Text provided:
::::

Chemical and physical data
- Formula: C_{28}H_{44}O_{3}
- Molar mass: 428.657 g·mol^{−1}
- 3D model (JSmol): Interactive image;
- SMILES CCCCCCCCCC(=O)O[C@H]1CC[C@@H]2[C@@]1(CC[C@H]3[C@H]2CCC4=CC(=O)CC[C@H]34)C;
- InChI InChI=1S/C28H44O3/c1-3-4-5-6-7-8-9-10-27(30)31-26-16-15-25-24-13-11-20-19-21(29)12-14-22(20)23(24)17-18-28(25,26)2/h19,22-26H,3-18H2,1-2H3/t22-,23+,24+,25-,26-,28-/m0/s1; Key:JKWKMORAXJQQSR-MOPIKTETSA-N;

= Nandrolone decanoate =

Anabolic steroid

Nandrolone decanoate, sold under the brand names Rolon and Deca-Durabolin, among others, is an androgen and anabolic steroid (AAS) medication which is used primarily in the treatment of anemias and wasting syndromes, as well as osteoporosis in menopausal women. It is given by injection into muscle or fat once every one to four weeks.

Side effects of nandrolone decanoate may include symptoms of masculinization like acne, increased hair growth, and voice changes. The medication is a synthetic androgen and anabolic steroid and hence is an agonist of the androgen receptor (AR), the biological target of androgens like testosterone and dihydrotestosterone (DHT). It has strong anabolic effects and weak androgenic effects, which give it a mild side effect profile and make it especially suitable for use in women and children. Nandrolone decanoate is a nandrolone ester and a long-lasting prodrug of nandrolone in the body.

Nandrolone decanoate was first described in 1960 and was introduced for medical use in 1962. It was the second nandrolone ester to be introduced, following nandrolone phenylpropionate (NPP) in 1959, and is one of the most widely used nandrolone esters. It is also one of the most widely used AAS worldwide. In addition to its medical use, nandrolone decanoate is used to improve physique and performance, and is said to be the most widely used AAS for such purposes. The drug is a controlled substance in many countries and so non-medical use is generally illicit.

::::

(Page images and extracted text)

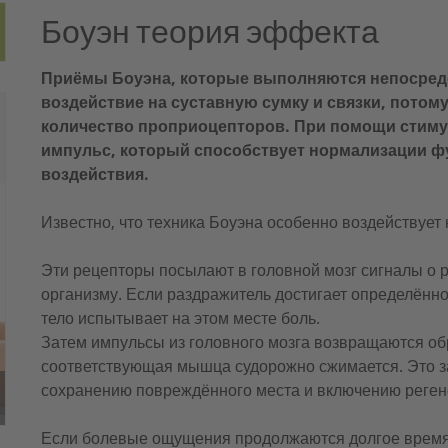
Боуэн теория эффекта
Приёмы Боуэна, которые выполняются непосредс
воздействие на суставную сумку и связки, потом
количество проприоцепторов. При помощи стиму
импульс, который способствует нормализации ф
воздействия.
Известно, что техника Боуэна особенно воздействует
Эти рецепторы посылают в головной мозг сигналы о 
организму. Если раздражитель достигает определённог
тело испытывает на этом месте боль.
Затем импульсы из головного мозга возвращаются об
соответствующая мышца судорожно сжимается. Это з
сохранению повреждённого места и включению реген
Если болевые ощущения продолжаются долгое время,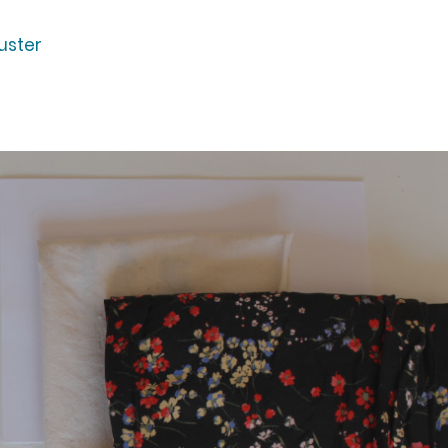
uster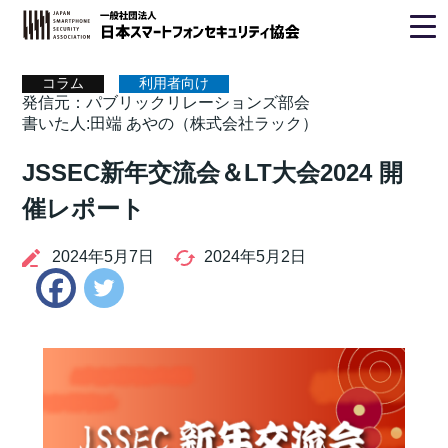
ホーム
>
コラム
> JSSEC新年交流会＆LT大会2024 開催レポー
ト
コラム
利用者向け
発信元：パブリックリレーションズ部会
書いた人:田端 あやの（株式会社ラック）
JSSEC新年交流会＆LT大会2024 開
催レポート
2024年5月7日
2024年5月2日
Twitter
Facebook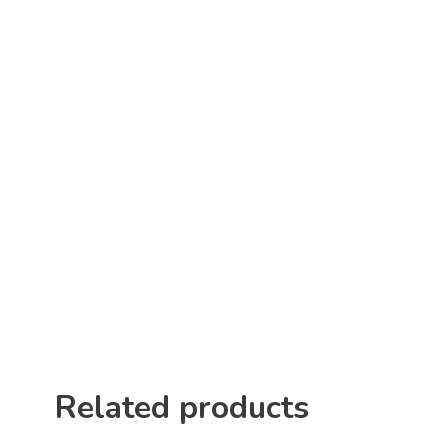
Related products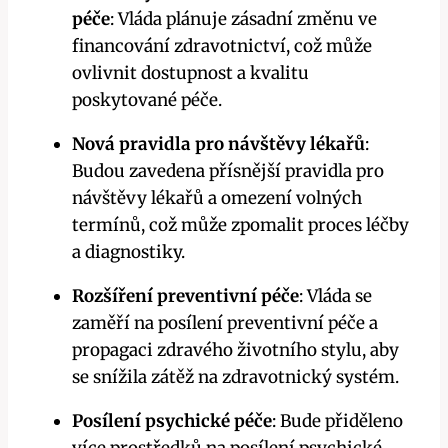
péče
: Vláda plánuje zásadní změnu ve
financování zdravotnictví, což může
ovlivnit dostupnost a kvalitu
poskytované péče.
Nová pravidla pro návštěvy lékařů
:
Budou zavedena přísnější pravidla pro
návštěvy lékařů a omezení volných
termínů, což může zpomalit proces léčby
a diagnostiky.
Rozšíření preventivní péče
: Vláda se
zaměří na posílení preventivní péče a
propagaci zdravého životního stylu, aby
se snížila zátěž na zdravotnický systém.
Posílení psychické péče
: Bude přiděleno
více prostředků na posílení psychické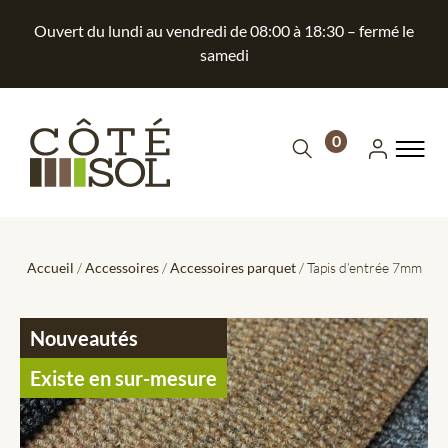
Ouvert du lundi au vendredi de 08:00 à 18:30 – fermé le
samedi
0
Accueil
/
Accessoires
/
Accessoires parquet
/ Tapis d’entrée 7mm
Nouveautés
Existe en sur-mesure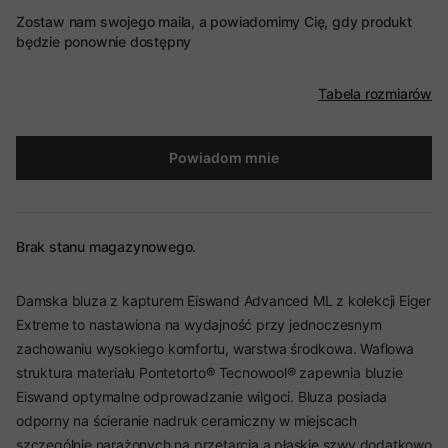
Zostaw nam swojego maila, a powiadomimy Cię, gdy produkt
będzie ponownie dostępny
Tabela rozmiarów
Powiadom mnie
Brak stanu magazynowego.
Damska bluza z kapturem Eiswand Advanced ML z kolekcji Eiger
Extreme to nastawiona na wydajność przy jednoczesnym
zachowaniu wysokiego komfortu, warstwa środkowa. Waflowa
struktura materiału Pontetorto® Tecnowool® zapewnia bluzie
Eiswand optymalne odprowadzanie wilgoci. Bluza posiada
odporny na ścieranie nadruk ceramiczny w miejscach
szczególnie narażonych na przetarcia a płaskie szwy dodatkowo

::::

Task set:
- a) According to the nandrolone decanoate text, in what year was the drug introduced for medical use?
- b) From the nandrolone decanoate text, extract the passage that begins at the words "Nandrolone decanoate was" and ends after the words "is generally illicit.".
- c) Extend the text on nandrolone decanoate, continuing from the point where it stops.

Outputs for the tasks:
- a) 1962

- b)
Nandrolone decanoate was first described in 1960 and was introduced for medical use in 1962. It was the second nandrolone ester to be introduced, following nandrolone phenylpropionate (NPP) in 1959, and is one of the most widely used nandrolone esters. It is also one of the most widely used AAS worldwide. In addition to its medical use, nandrolone decanoate is used to improve physique and performance, and is said to be the most widely used AAS for such purposes. The drug is a controlled substance in many countries and so non-medical use is generally illicit.

- c)
==Medical uses==

Nandrolone decanoate is approved in the United States specifically for the treatment of anemia of chronic kidney disease and in the United Kingdom specifically for the treatment of osteoporosis in postmenopausal women. In Australia, it is approved specifically for the treatment of kidney failure, chronic kidney disease, anemia of kidney failure, aplastic anemia, osteoporosis (in women in whom estrogens are contraindicated), inoperable breast cancer, and for patients on long-term corticosteroid therapy. In New Zealand, it is approved for osteoporosis, inoperable breast cancer, and as an adjunct to therapy for conditions characterized by a negative nitrogen balance. The drug is often used off-label to preserve lean mass in HIV/AIDS patients and in other wasting syndromes.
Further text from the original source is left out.